Dogs seemed especially suited to boys. Dogs liked the outdoors, and naturally took to hunting and guarding their loved ones. This made them model companions to boys training for a manhood of going out to work, of protecting and providing for their families.
Girls, too, needed pets. Cats seemed the perfect choice. No longer construed as predators confined to the barn, in the late 1800s, cats came to epitomize all domestic virtues. To parents anxious to pass on the ideal of home as haven to their little girls, cats served as model citizens. A mother cat, as one story pointed out, raised her kittens for useful, tidy and courteous adulthood. It was she who “taught them how to lap milk, and to frolic; who boxed their ears when they were rough, who taught them how to wash themselves, to catch mice and know all the things that well-bred cats should, and in a year they were dignified too.”
Families surrounded themselves with artifacts that celebrated worthy feline character, and deplored naughtiness.
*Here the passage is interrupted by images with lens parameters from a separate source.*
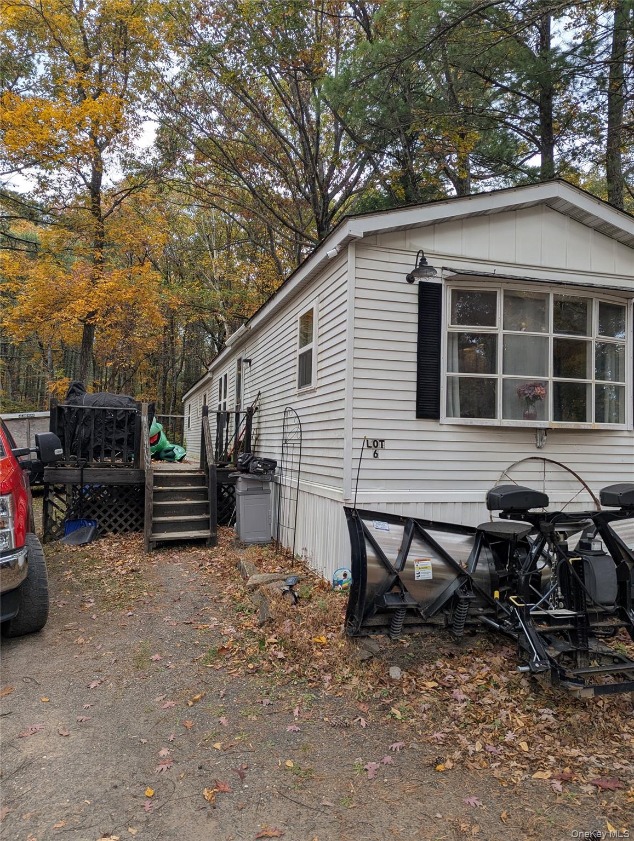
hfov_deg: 56.9
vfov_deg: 71.5
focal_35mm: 24
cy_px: 420
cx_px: 317
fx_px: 584
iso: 35
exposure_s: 1/252
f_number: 1.85
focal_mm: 6.81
Cat doorstops, with dainty ribbons round their neck, extolled usefulness, poise and decorum at toddlers’ eye level. The groaning kittens depicted in a Currier and Ives print provide a moral stricture against gluttony and drink. Of course, cats’ notorious promiscuity was not a refined feminine virtue. Victorians covered and tamed feline sexuality to make it appropriate for children, by dressing their cats in respectable clothes in many decorative pieces.
Costuming animals derived from whimsy as well as decency. Whimsy served as a way of poking gentle fun at people who at times seemed too serious about themselves and their place in the world. The dressed animal creamers produced by Schafer and Vader at the turn of the century provide a case in point. All looked faintly ridiculous and uncomfortable in their respectable, middle-class clothing. Thus animal decor not only provided ways for Victorian Americans to express nostalgia for a shrinking rural life, to assert mastery over nature and society, and to domesticate home into a haven, but also for a way to critique themselves. Underneath, they seemed to admit, even the most respectable of them were tamed beasts, not so far from nature as they might think.